Act 11 of 2004: Created the separate Intergovernmental Cooperation Authority for Cities of the Second Class to operate concurrently with the Act 47 recovery team. Prohibited Pittsburgh from levying a earned income tax on non-residents (commuter tax) while in Act 47 as long as the Authority was in place and intercepted the local share money from the Rivers Casino to direct it to specific purposes. The Authority was empowered with a much broader set of powers than the Act 47 recovery team but never issued bonds like the Intergovernmental Cooperation Authority in Philadelphia. Faced major problems in 2016 with its former executive director and its responsibilities, and is currently unfunded by the state and it is unclear what will happen to it with Act 47 gone today.
Act 187 of 2004: This shifted a portion of the earned income tax levied by the Pittsburgh Public Schools to the City so as to get the City more money without raising the combined wage tax rate (3% between the City and the District).
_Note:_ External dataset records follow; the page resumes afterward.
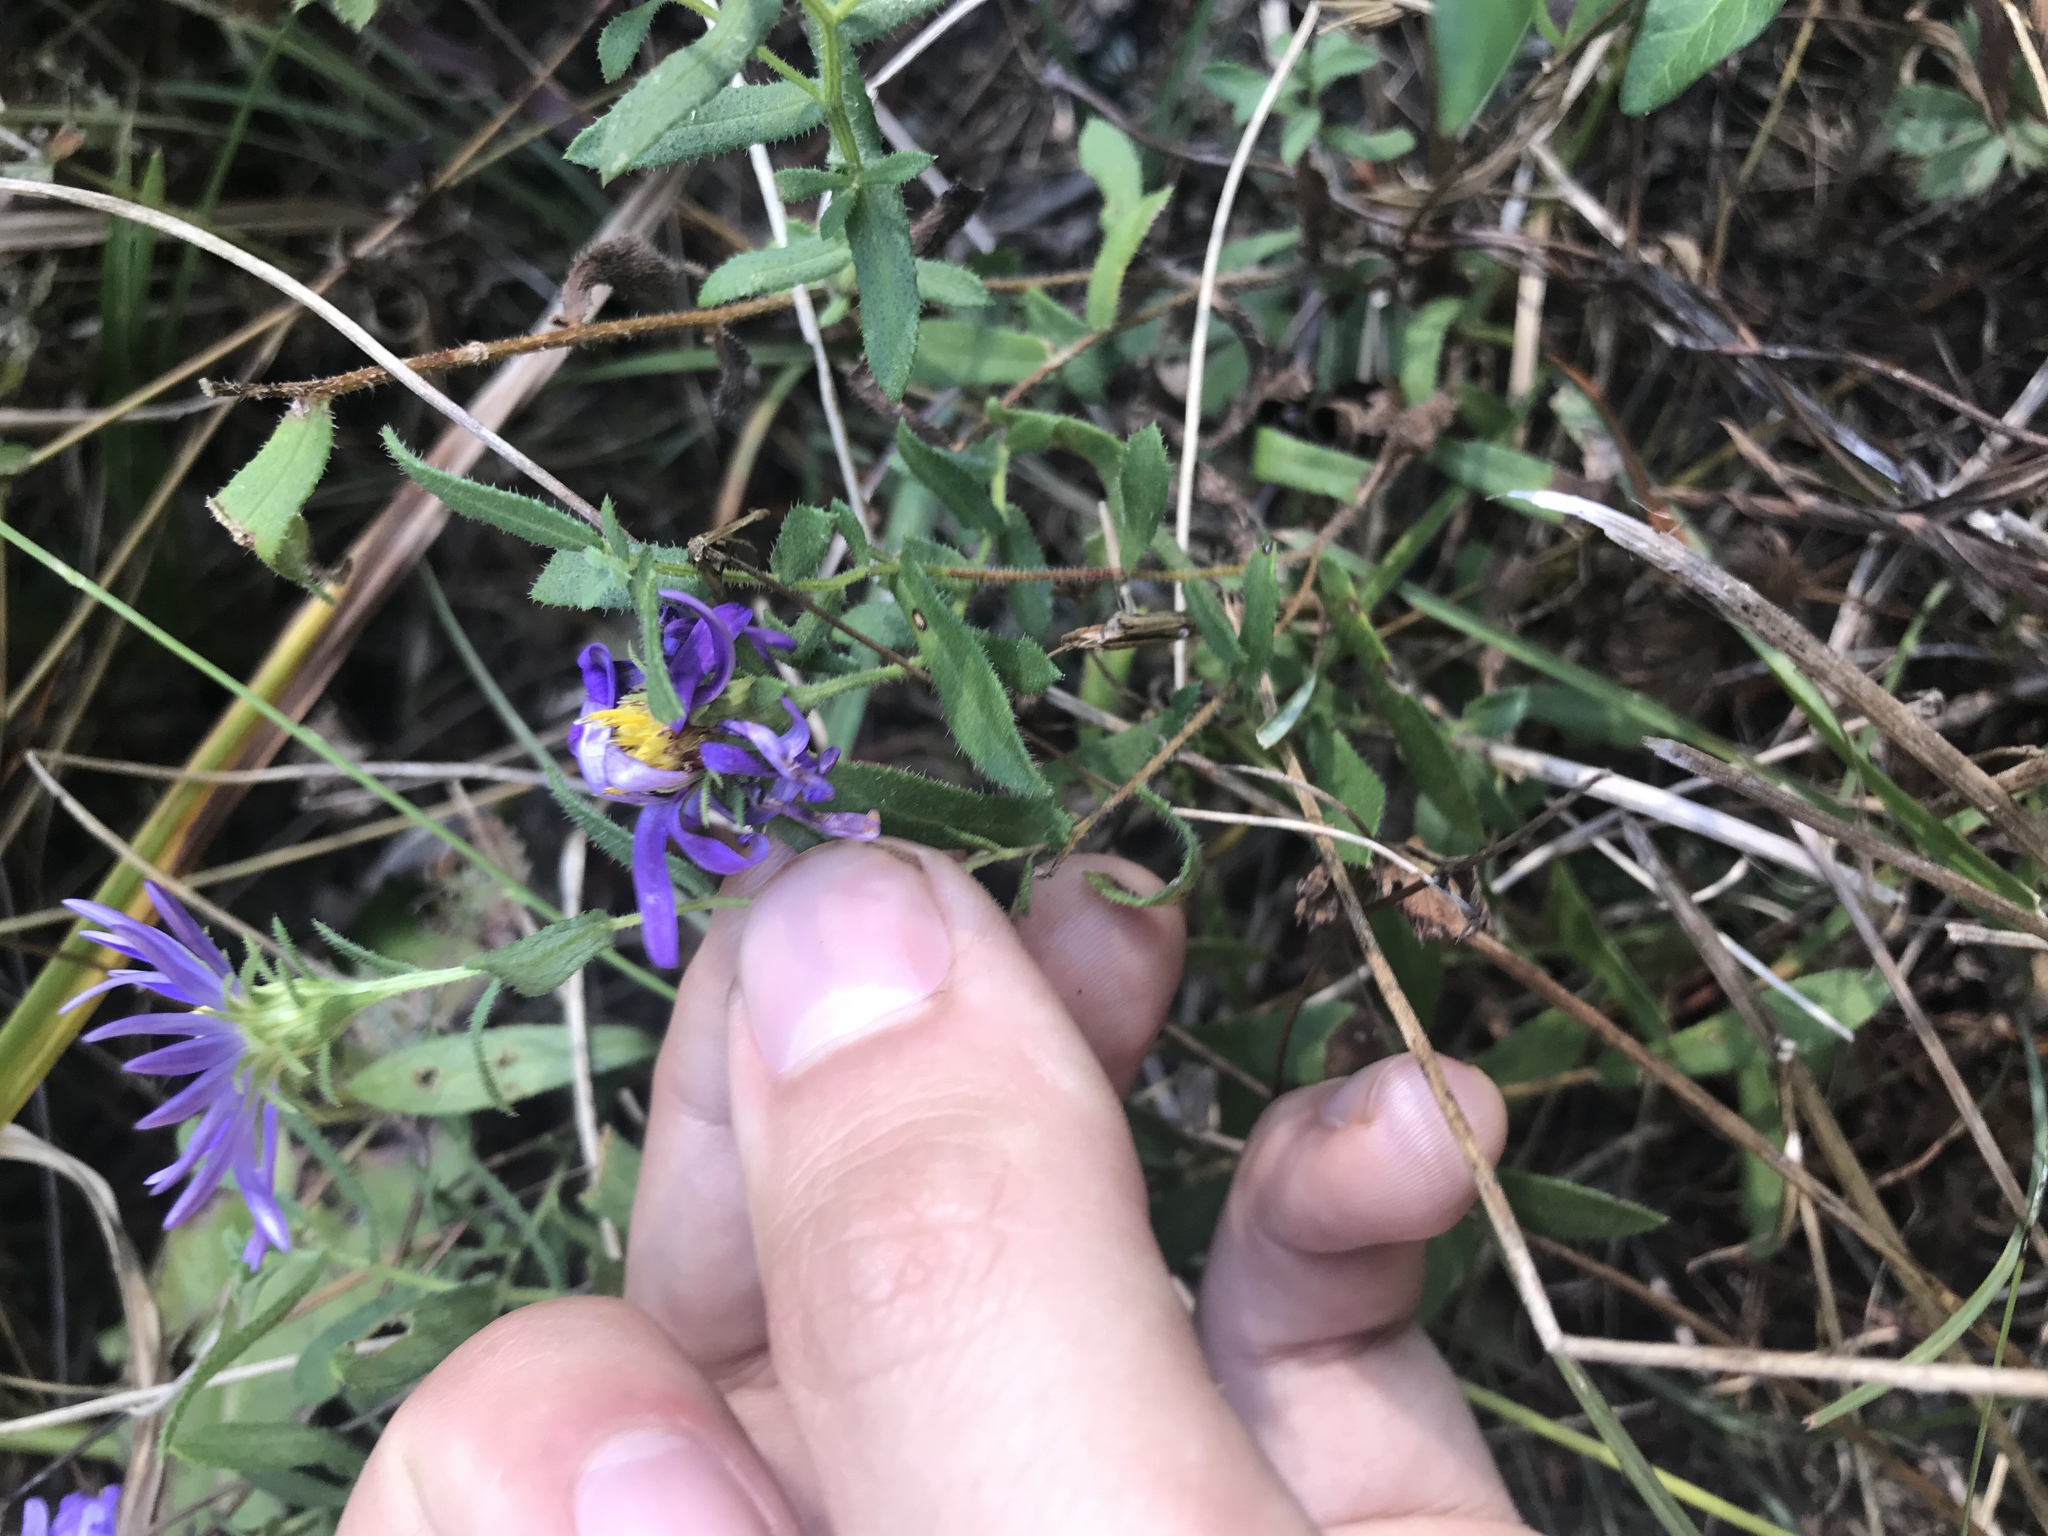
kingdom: Plantae
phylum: Tracheophyta
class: Magnoliopsida
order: Asterales
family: Asteraceae
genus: Symphyotrichum
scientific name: Symphyotrichum grandiflorum
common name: Big-head aster
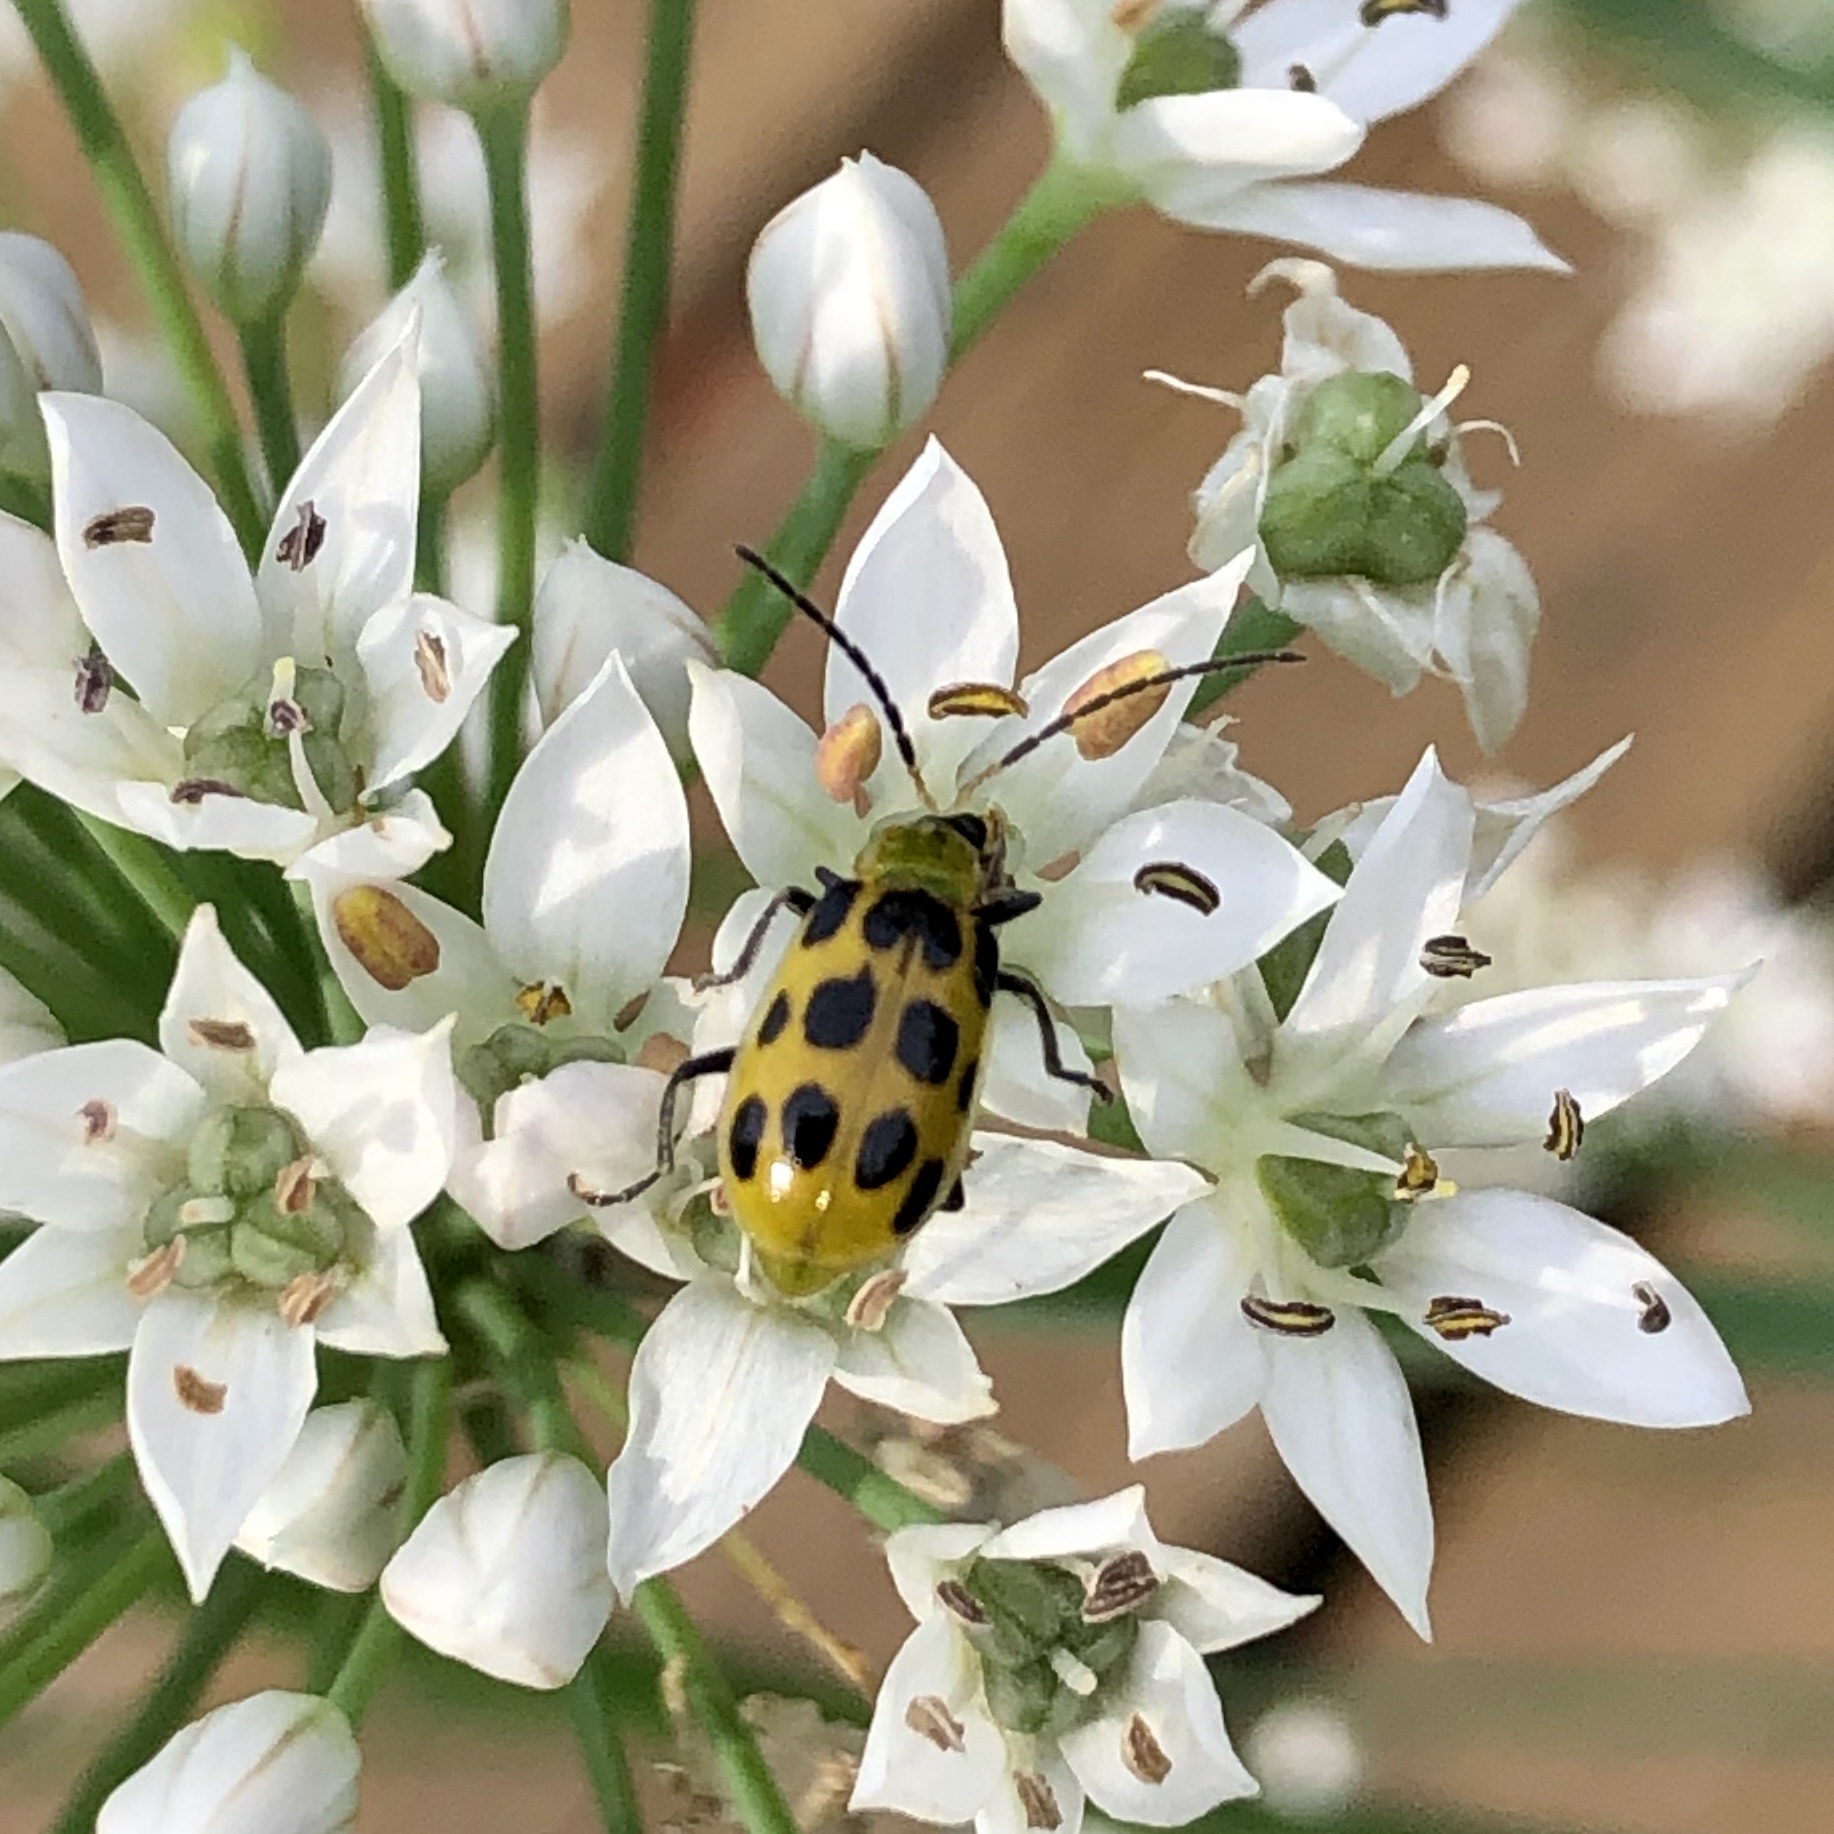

It is possible that the District will come asking for a revision to this statute if the City has been given a clean bill of fiscal health.
Act 222 of 2004: Raised and renamed the occupation privilege tax (for all municipalities), ended the mercantile tax, phased out the business privilege tax, created the payroll preparation tax (just for Pittsburgh) and reduced the parking tax in steps from 50% to 35%.
Ac4 44 of 2009: Addressed municipal pensions statewide, but had specific provisions for Pittsburgh in order to get the aggregate funded ratio to 50% or greater by December 31, 2010 or face a takeover of the plans and a transfer to the state Municipal Retirement System. Most of 2010 was spent on a plan to lease parking garages and meters for an upfront payment to put into the pension plans, but that was scuttled in favor of a 30 year commitment of parking tax money. Law allowed the City to keep the parking tax at 37.5%.
And the Act 47 statute itself was amended in 2014 to put a time limit on how long municipalities could be in distressed status unless granted an extension by the coordinator or moved to the possibility of being non-viable and disincorporating. It also changed the criteria the Department of Community and Economic Development was to consider in determining whether a municipality was ready to be released. With Act 47 gone the Mayor in November of last year proposed four ordinances to codify some of the financial/budgetary practices of Act 47, and three of those four have been signed into law.